3/06/2007

Potential Genetic Testing For Substance Abuse

quote:
Now it is possible to develop similar tests that reveal a person's potential to become dependent on nicotine or marijuana or have antisocial personality disorder, University of Iowa researchers report online March 6 in the American Journal of Medical Genetics.

Such tests would not dictate who would become substance dependent or have behavioral problems, as genes do not function in isolation but are influenced by other genes and environmental factors, said the study's lead author Robert Philibert, M.D., Ph.D., professor of psychiatry in the UI Roy J. and Lucille A. Carver College of Medicine.

"What matters most is not whether you have a particular gene but whether the gene is expressed, and what other environmental factors may be at play. Genetic variation in and of itself is not deterministic," Philibert said.

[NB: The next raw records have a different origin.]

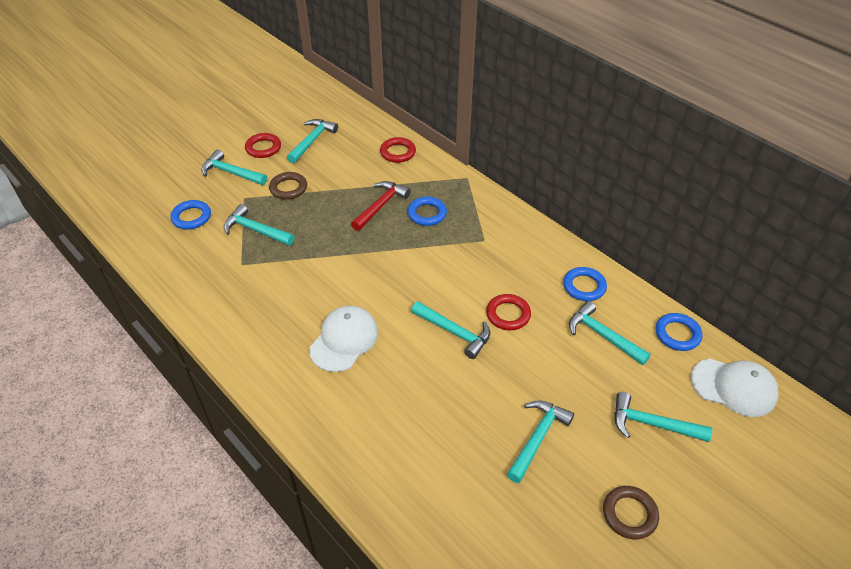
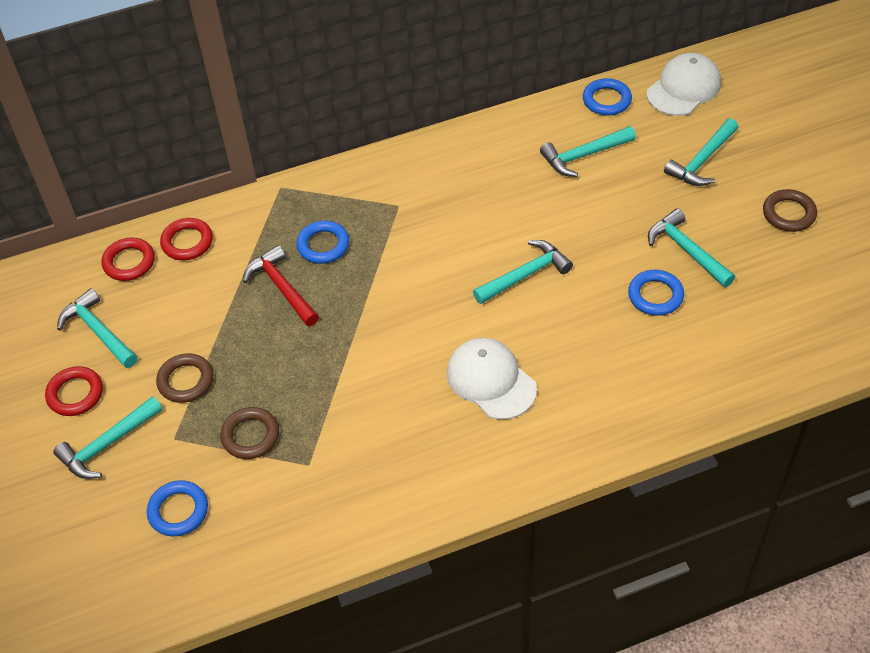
camera: 65 degrees left, 5 degrees up
turquoise hammer [224,204,294,245] -> brown ring [220,407,279,459]
red ring [486,294,531,330] -> red ring moved to [101,238,155,281]
blue ring [563,267,607,301] -> blue ring moved to [628,270,684,316]

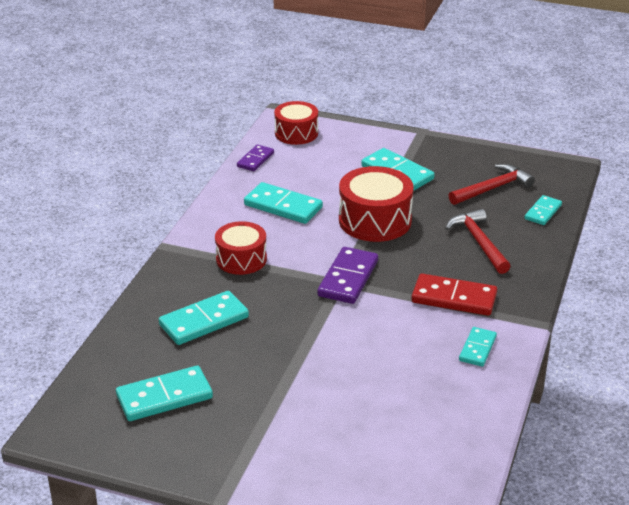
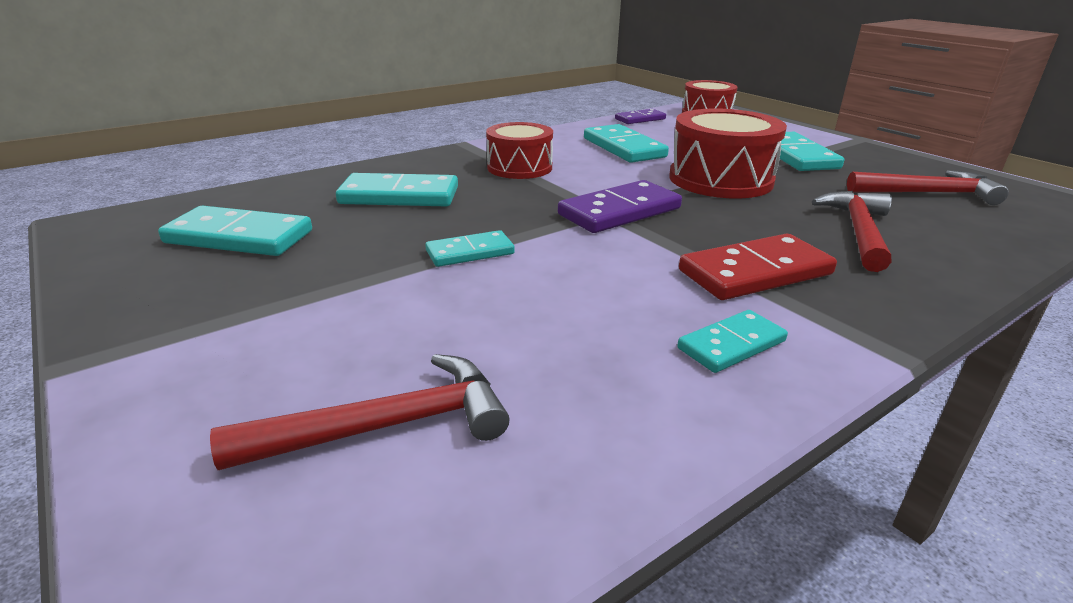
camera: 35 degrees right, 5 degrees down
red domino [411,273,497,316] -> red domino turned 75 degrees counterclockwise [679,233,837,300]
turquoise domino [525,195,562,225] -> turquoise domino moved to [425,230,515,267]
none -> red hammer [210,354,510,470]

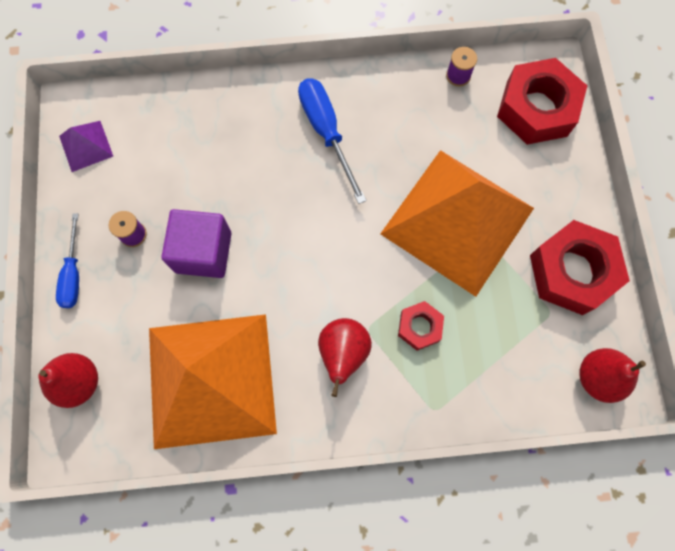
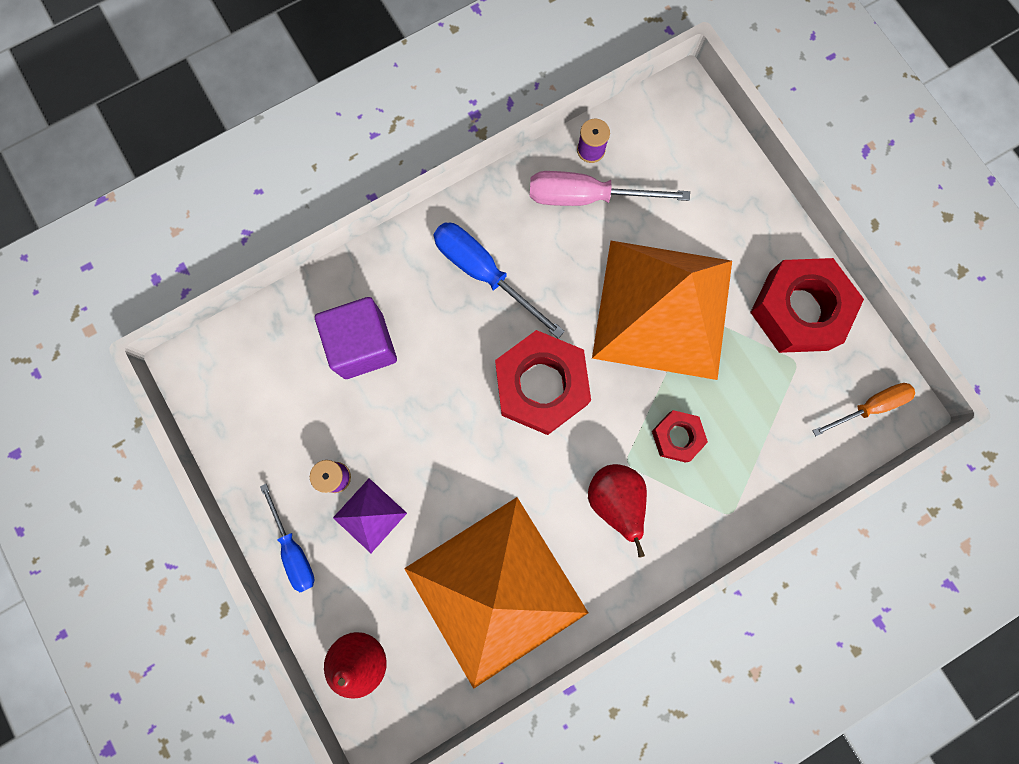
camera: 25 degrees left, 5 degrees up
purple pyramid [59,121,113,172] -> purple pyramid moved to [333,478,407,553]
purple cube [161,209,232,278] -> purple cube moved to [315,297,397,379]
red nut [497,58,587,145] -> red nut moved to [495,330,591,435]
red pear [579,348,646,403] -> orange screwdriver [812,383,915,436]
none -> pink screwdriver [530,171,690,206]

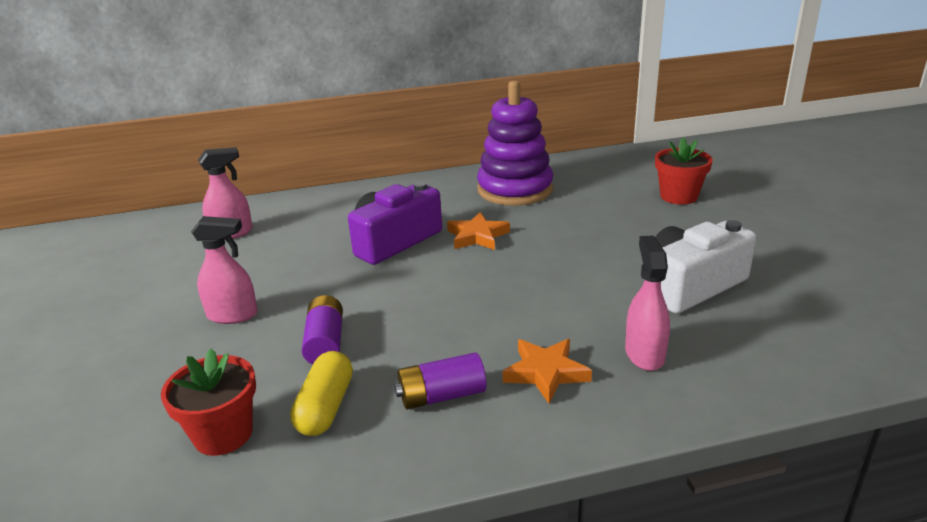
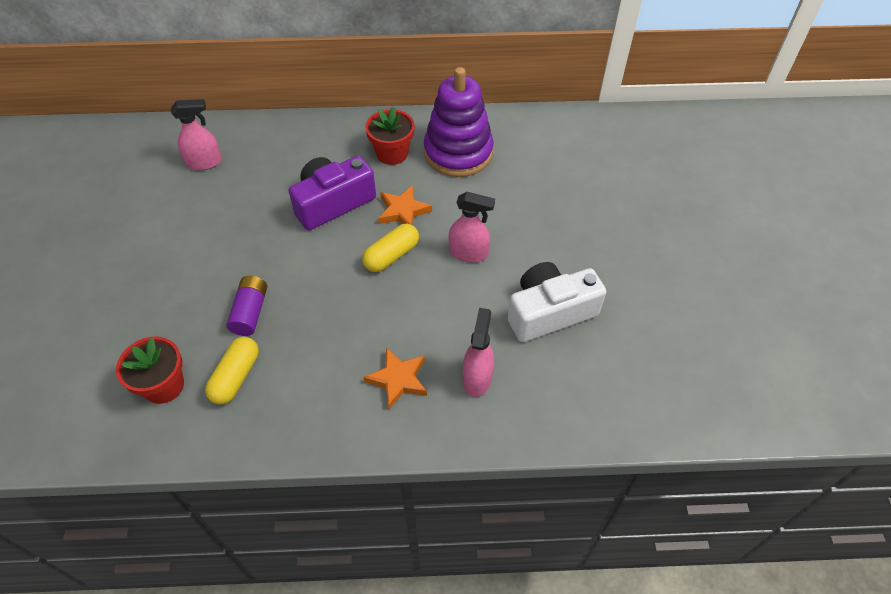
camera: 10 degrees right, 25 degrees up
pink spray bottle [191,216,258,324] -> pink spray bottle moved to [449,192,495,263]
purple battery [395,353,487,409] -> none
red flower pot [655,137,713,205] -> red flower pot moved to [365,106,415,165]
none -> yellow capsule [362,224,419,272]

The technique used to analyze blood is called "transcriptional profiling," said Anup Madan, UI adjunct assistant professor of neurosurgery and an assistant professor at the Institute of Systems Biology in Seattle.

"Transcription profiling involves looking at all the genes -- nearly 30,000 of them -- at one time. We label all the expressed genes by fluorescent tags, and changes in fluorescence intensity are used to identify differential gene expression," Madan explained.

"We can see if there is a pattern of genes for a specific disease. Over time, we can build a map and see what is happening and define relationships between genes," he added.

The team used samples from six subjects in the Iowa Adoption Studies and nine controls to perform the initial profiling. They then used data from 94 adoption study subjects to check for pattern matches at the gene level.